Fitting an AccuSpark
After the failings of several condensers, I picked up a little AccuSpark unit at the Classic Car Show at the NEC. I finally got around to fitting it and it turned out to be pretty easy.
The unit replaces both the points and the condenser, hopefully making for little or no maintenance issues behind the dizzy cap. The little kit cost around £30 and comes with the base-plate with sensor attached, a trigger ring with integral rotor arm, a separate trigger ring to let you re-use your existing rotor arm, all the wiring ready to go and a little sachet of silicon paste to apply to the bottom of the unit before installing.
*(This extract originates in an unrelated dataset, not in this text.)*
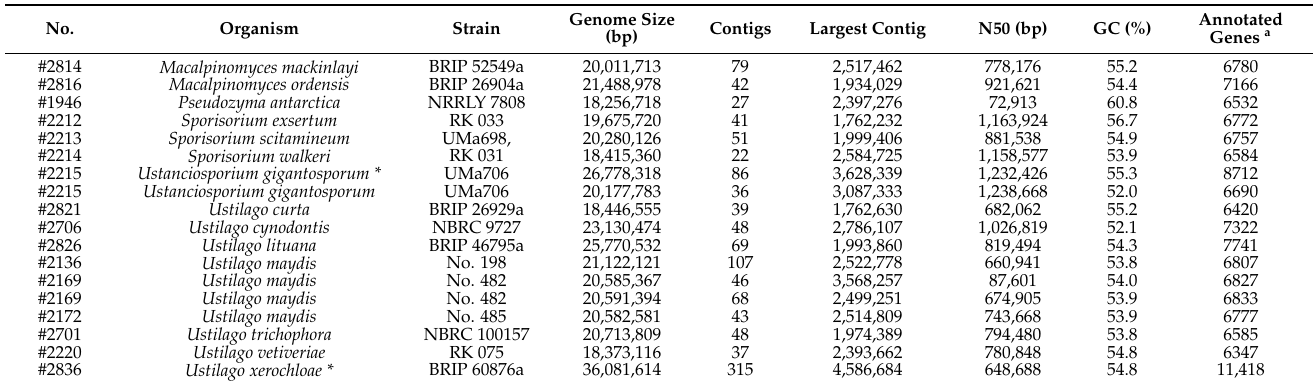
Table 2. Details of the genome sequences of the selected Ustilaginaceae. a as identified via GeneMark tool, * diploid/ + additional fungi.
Fitting the unit is straightforward, I have a ballast coil which AccuSpark recommends you test to make sure has a resistance of no less than 1.4 Ohms. I checked mine and it read 1.5, so I could do the 'easy fit'! I did have to remove one wire from the coil on the + side to make room for the extra wire (the red one) coming from the dizzy. This was a coil radio suppressor which stops radio interference; I'll live without it for a while and see if it makes any difference not having that - they apparently didn't work so well anyway. The other wire (black) from the unit takes the place of the old black wire to the neg. side of the coil. The earth cable inside the dizzy is simply reattached in the same place it was before (I say simply, but if you've tried working on a B's dizzy in-place you know it isn't simple!).
I threw my old points, condenser, rotor and base-plate into the boot as emergency spares as they don't take up any room.
First fire-up seemed to have quite a difference. It started up easier and needed less choke, so that appears to be a good start. Next proper run will test this out for sure.